Specific to 2012, Schwab also offered up some strategies to maximize giving this holiday season, especially with so much tax and fiscal uncertainty just over the horizon.

As for the donation boom, as of October 31, Schwab says its donor-advised fund has seen a 74% increase in contributions year-over-year.

"This is the start of the busy giving season, which typically runs from Thanksgiving through the end of the year," Kim Laughton, president of Schwab Charitable, said in an interview with AdvisorOne on Tuesday. "This year is a bit different. Over the summer, there was a question of whether the exclusion levels on the estate tax would be reduced from $5 million to $1 million, so giving activity started to ramp up much earlier."

Schwab's Kim LaughtonThe reason, Laughton (left) added, is that a conversation about wills and estate taxes is a natural precursor to a discussion about charitable giving.

"They figure, 'If I'm thinking about my legacy of charitable giving after I die, why wouldn't I do it when I'm still alive, as well?'" she said.

Additionally, she said she's "pretty sure there will be an increase in capital gains," and strong stock market performance recently means many investors will be looking to offset the taxes on those gains through charitable giving deductions.

The Schwab vehicle, a donor-advised fund, allows investors to contribute cash or appreciated assets to a charitable account to realize the greatest possible tax benefit.
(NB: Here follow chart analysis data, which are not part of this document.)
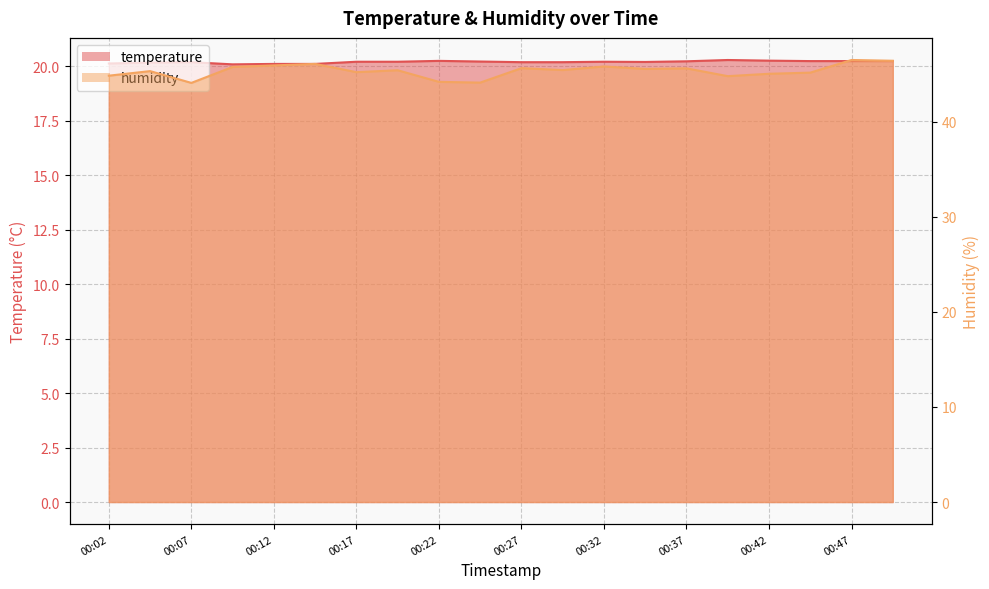

How many values in the humidity series are below 45?

5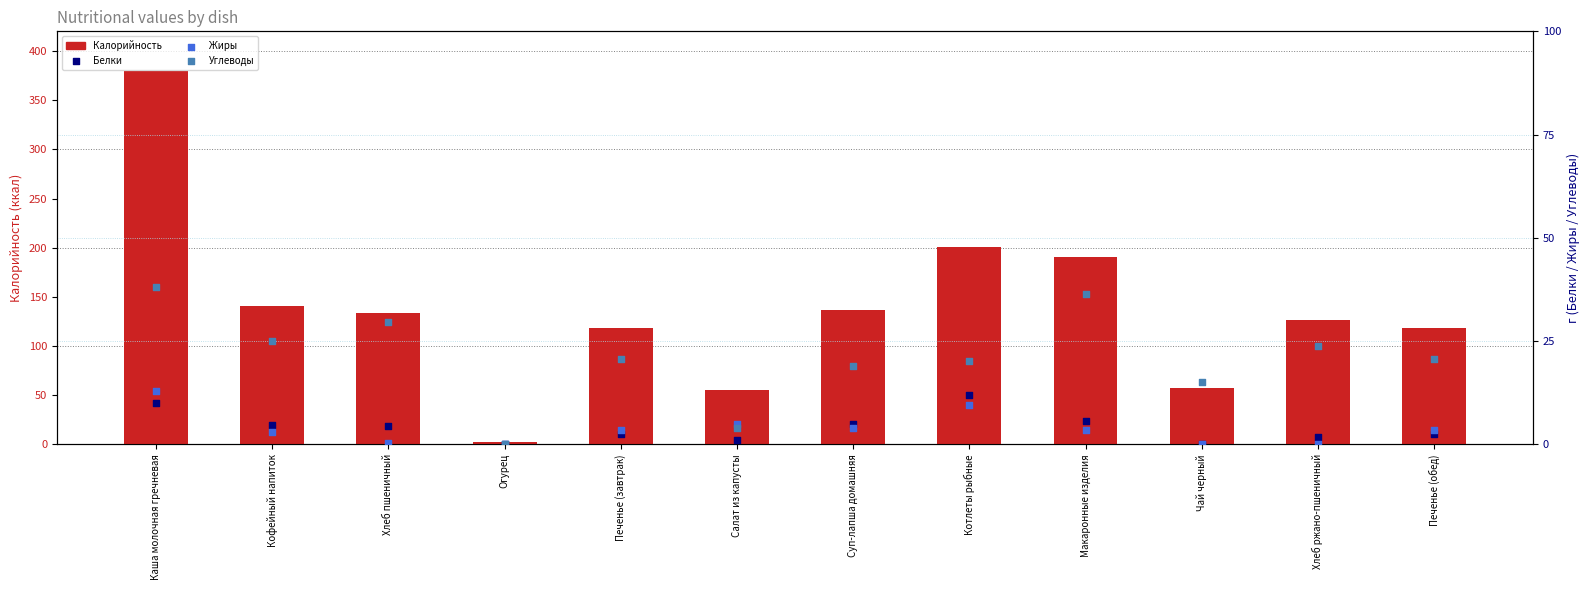

What are all the series names shown in the legend?

Калорийность, Белки, Жиры, Углеводы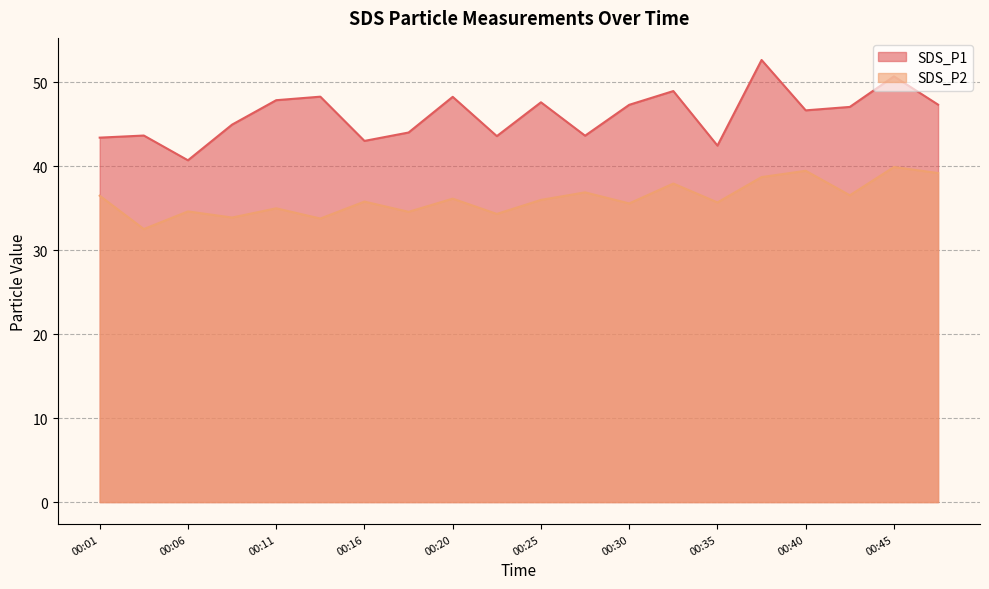

Does the chart have visible grid lines?

Yes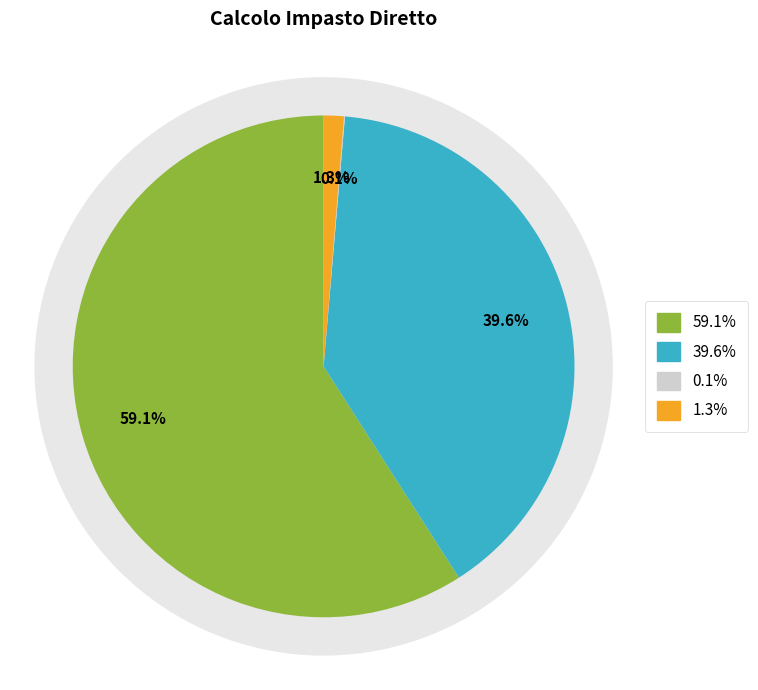

The Acqua slice represents 40% of the pie. True or false?

True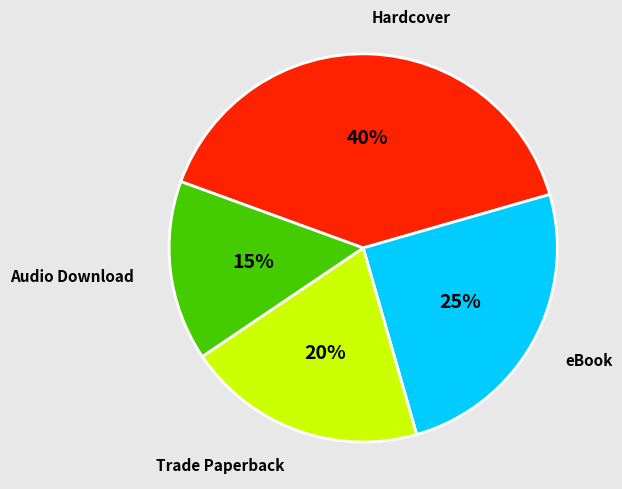

Count the number of slices in the pie.

4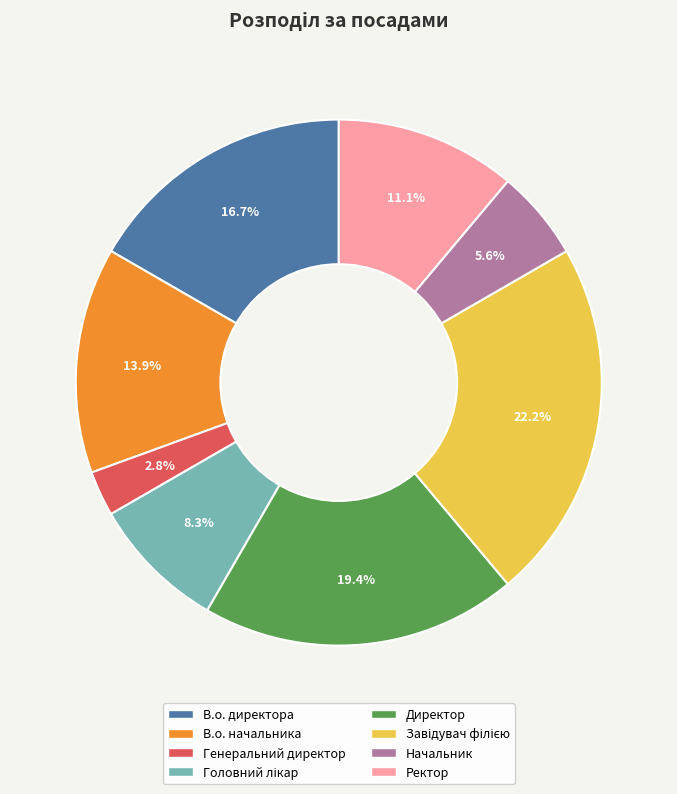

What percentage is NOT represented by Генеральний директор?

97.2%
This means donors can more "strategically" support the charities of their choice.

As for those strategies, Laughton offered up five for smart giving this holiday season; some are tried and true, some are new.

Reduce estate size before taxes rise and exclusion amount drops: With estate tax exclusions potentially decreasing from over $5 million to $1 million and estate tax rates set to potentially rise, individuals can make donations to charitable accounts that will enable them to immediately reduce their estate size and tax exposure and give more to important causes during their lifetimes.

Donate highly appreciated assets to charity to offset taxes from capital gains: Contributions can be made now to realize the maximum tax benefit, but the donor can decide later what causes he/she wants to support.

Donate to charitable accounts in 2012 to lock in the maximum deduction: Some proposals to cap itemized deductions starting in 2013 could reduce the income tax benefits of future charitable gifts.

Donate to charitable accounts to reduce the income tax generated by a Roth IRA conversion: For individuals who are converting a traditional individual retirement account (IRA) to a Roth IRA, charitable giving can help to offset the taxes resulting from such a conversion.

Donate to charitable accounts to enable taxfree growth to support future giving: In general, putting as much money as the budget allows into nontaxable accounts enables potentially greater taxfree growth which, in the case of charitable accounts, can support an ongoing strategic giving strategy.

"When advisors are helpful in providing clients with simple and taxeffective ways to support the causes that are important to them, it opens up much more personal conversations and builds tremendous loyalty," Laughton concluded. "The holiday giving season is a natural opportunity to ask questions about giving intentions and strategies and highlight their importance in financial and tax planning."